Eu não estou pedindo muita coisa. De verdade. Só que não termine agora, assim, sem mais nem menos. Que você não fuja antes que eu possa te conhecer por inteiro, que não enjoe de mim. Que não me faça sangrar como todos os outros fizeram.
Eu não quero falar mal de você para as minhas amigas. Não quero ter que virar o rosto quando te vir no corredor, não quero que você me faça chorar noites inteiras. Eu não quero ter que me esconder de novo nessa casca fria e indiferente e fingir que não me importo com o que eu achei que a gente era.

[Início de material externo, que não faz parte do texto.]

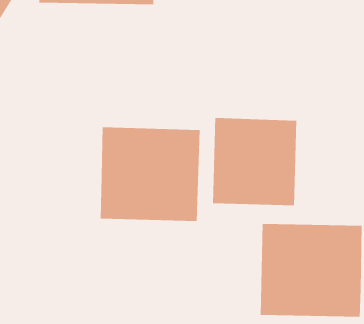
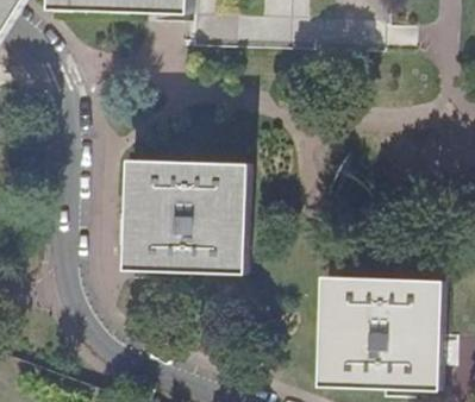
building: [212,117,297,206] -> none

Só dessa vez, eu queria que gostar das coisas erradas não estragasse tudo. Eu queria que gostar de você não fosse tão errado assim. Que não doesse como dói, ou se tivesse que doer, que fosse só para mostrar que você pode apagar tudo isso em segundos.
Veja bem, não estou pedindo alianças, eternidade ou amor. Só essa coisa leve, essa bolinha quente no meu peito que costumava aparecer quando estávamos juntas. Só nossas conversas de madrugada e seus interrogatórios que me deixavam vermelha. Só o seu ciúme bobo e mal disfarçado e o meu sorriso infantil. Só eu e você.